In 1995 Fritz Stern was asked to replace Richard Holbrooke as keynote speaker at the fortieth anniversary of the founding of the Leo Baeck Institute in New York, since the latter was leading the American team negotiating the Bosnian Peace Accords in Dayton, Ohio. Praising Holbrooke's diplomatic abilities, Stern writes, he "indulged in a historical fantasy" that had Holbrooke been around in July 1914, he might have single-handedly prevented the outbreak of World War I. "In which case neither he nor his Hungarian-born wife nor I would be here in the United States."
This, in a certain sense, is the gist of Stern's hefty new book: part memoir, part extended rumination on German history, part coming to terms with German-Jewish relations and his own involvement in that saga. For Stern and his family were the very embodiment of German-Jewish integration before it ended in expulsion and mass murder--members of a once glorious community who avoided death only by fleeing the country that so cruelly betrayed them. Five Germanys I Have Known is also a tale of encounters with the men and women who shaped Germany's destiny in the twentieth century or were doomed by the course it took. It tells the story of one man's triumph and of one land's resurrection. But it contains a melancholy strain, a memory of all that was lost and will never be given the second chance afforded Stern and his German homeland.

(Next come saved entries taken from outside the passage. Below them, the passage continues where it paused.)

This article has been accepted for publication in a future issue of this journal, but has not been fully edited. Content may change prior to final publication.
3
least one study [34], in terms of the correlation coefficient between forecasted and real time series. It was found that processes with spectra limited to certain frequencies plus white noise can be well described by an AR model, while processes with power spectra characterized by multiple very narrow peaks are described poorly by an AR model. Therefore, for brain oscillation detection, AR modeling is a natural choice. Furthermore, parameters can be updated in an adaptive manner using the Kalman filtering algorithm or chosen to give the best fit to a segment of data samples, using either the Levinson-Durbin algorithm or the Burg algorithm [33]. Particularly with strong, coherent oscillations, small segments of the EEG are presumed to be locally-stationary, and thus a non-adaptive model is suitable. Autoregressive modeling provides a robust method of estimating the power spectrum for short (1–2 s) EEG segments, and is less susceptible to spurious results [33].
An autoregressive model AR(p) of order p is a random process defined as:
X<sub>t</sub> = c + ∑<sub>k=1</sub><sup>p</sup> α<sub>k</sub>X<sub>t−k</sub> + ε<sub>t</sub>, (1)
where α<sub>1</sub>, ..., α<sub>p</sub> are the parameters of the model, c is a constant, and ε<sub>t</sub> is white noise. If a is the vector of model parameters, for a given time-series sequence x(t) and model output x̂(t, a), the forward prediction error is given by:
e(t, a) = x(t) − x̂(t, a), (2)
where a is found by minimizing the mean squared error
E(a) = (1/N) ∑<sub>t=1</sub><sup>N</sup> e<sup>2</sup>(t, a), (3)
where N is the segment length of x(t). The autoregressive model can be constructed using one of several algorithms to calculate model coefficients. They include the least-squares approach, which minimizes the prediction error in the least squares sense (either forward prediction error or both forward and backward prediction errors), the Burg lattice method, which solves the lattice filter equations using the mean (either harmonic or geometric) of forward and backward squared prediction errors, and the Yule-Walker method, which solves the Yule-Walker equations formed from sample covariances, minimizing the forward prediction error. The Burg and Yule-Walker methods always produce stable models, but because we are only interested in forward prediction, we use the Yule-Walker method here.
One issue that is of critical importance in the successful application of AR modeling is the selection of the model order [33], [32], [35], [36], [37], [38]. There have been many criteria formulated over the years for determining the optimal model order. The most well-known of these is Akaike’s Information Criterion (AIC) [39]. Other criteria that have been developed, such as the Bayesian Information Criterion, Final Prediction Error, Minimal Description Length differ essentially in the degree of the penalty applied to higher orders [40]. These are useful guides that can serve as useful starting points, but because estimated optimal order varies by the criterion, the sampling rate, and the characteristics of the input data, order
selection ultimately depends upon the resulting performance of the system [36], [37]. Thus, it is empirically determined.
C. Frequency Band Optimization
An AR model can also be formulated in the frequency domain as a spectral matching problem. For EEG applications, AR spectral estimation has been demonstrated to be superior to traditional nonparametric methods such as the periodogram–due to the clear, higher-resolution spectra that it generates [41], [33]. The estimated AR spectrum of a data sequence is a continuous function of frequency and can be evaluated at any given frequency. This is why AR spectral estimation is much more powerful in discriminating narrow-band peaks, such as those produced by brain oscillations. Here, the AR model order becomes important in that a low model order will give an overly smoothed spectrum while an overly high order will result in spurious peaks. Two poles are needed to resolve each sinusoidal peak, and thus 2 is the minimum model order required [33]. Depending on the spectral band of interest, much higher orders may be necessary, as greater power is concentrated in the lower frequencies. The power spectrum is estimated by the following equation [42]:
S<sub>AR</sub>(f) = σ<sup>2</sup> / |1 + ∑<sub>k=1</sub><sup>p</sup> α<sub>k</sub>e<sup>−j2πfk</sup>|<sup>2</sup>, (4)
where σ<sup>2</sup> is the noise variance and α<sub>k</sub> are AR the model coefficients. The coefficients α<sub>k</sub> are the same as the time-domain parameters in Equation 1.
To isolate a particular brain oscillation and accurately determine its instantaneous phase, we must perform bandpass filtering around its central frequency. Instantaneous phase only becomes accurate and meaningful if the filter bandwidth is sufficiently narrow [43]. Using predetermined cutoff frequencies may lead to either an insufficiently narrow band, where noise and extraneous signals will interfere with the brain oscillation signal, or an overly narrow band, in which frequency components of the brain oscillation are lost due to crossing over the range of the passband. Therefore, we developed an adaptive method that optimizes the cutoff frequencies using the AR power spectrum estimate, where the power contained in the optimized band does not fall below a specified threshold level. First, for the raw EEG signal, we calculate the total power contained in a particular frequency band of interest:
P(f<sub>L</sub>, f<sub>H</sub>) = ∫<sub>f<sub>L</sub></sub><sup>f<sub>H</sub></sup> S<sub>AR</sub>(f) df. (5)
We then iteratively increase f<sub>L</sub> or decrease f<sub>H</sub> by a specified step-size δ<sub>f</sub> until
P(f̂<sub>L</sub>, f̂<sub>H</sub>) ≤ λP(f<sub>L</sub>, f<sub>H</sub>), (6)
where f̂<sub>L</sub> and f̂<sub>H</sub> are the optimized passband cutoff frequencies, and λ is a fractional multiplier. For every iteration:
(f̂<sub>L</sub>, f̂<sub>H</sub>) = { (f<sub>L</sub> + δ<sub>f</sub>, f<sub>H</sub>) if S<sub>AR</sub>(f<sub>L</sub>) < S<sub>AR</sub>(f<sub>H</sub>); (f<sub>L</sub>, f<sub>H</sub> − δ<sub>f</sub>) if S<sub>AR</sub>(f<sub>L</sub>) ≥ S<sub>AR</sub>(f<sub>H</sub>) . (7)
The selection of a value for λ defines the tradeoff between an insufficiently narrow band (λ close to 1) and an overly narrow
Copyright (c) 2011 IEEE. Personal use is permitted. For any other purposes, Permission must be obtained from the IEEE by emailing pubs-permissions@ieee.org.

University Professor Emeritus and former provost at Columbia University, Stern has been a major figure among historians of modern Germany for many decades. His first monograph, The Politics of Cultural Despair (1961), was an influential study of the cultural roots of Nazism in imperial and Weimar Germany. While examining what he termed German illiberalism and the complex relationship between German and Jewish elites--analyzed in his book Gold and Iron, on Bismarck and his Jewish banker Bleichröder--Stern has also taken part in some major scholarly/political controversies in the Federal Republic in the role of an insider-outsider, starting with the debate in the 1960s and '70s over Fritz Fischer's controversial books on Germany's role in the outbreak of World War I and the continuities between German imperial and Nazi policies.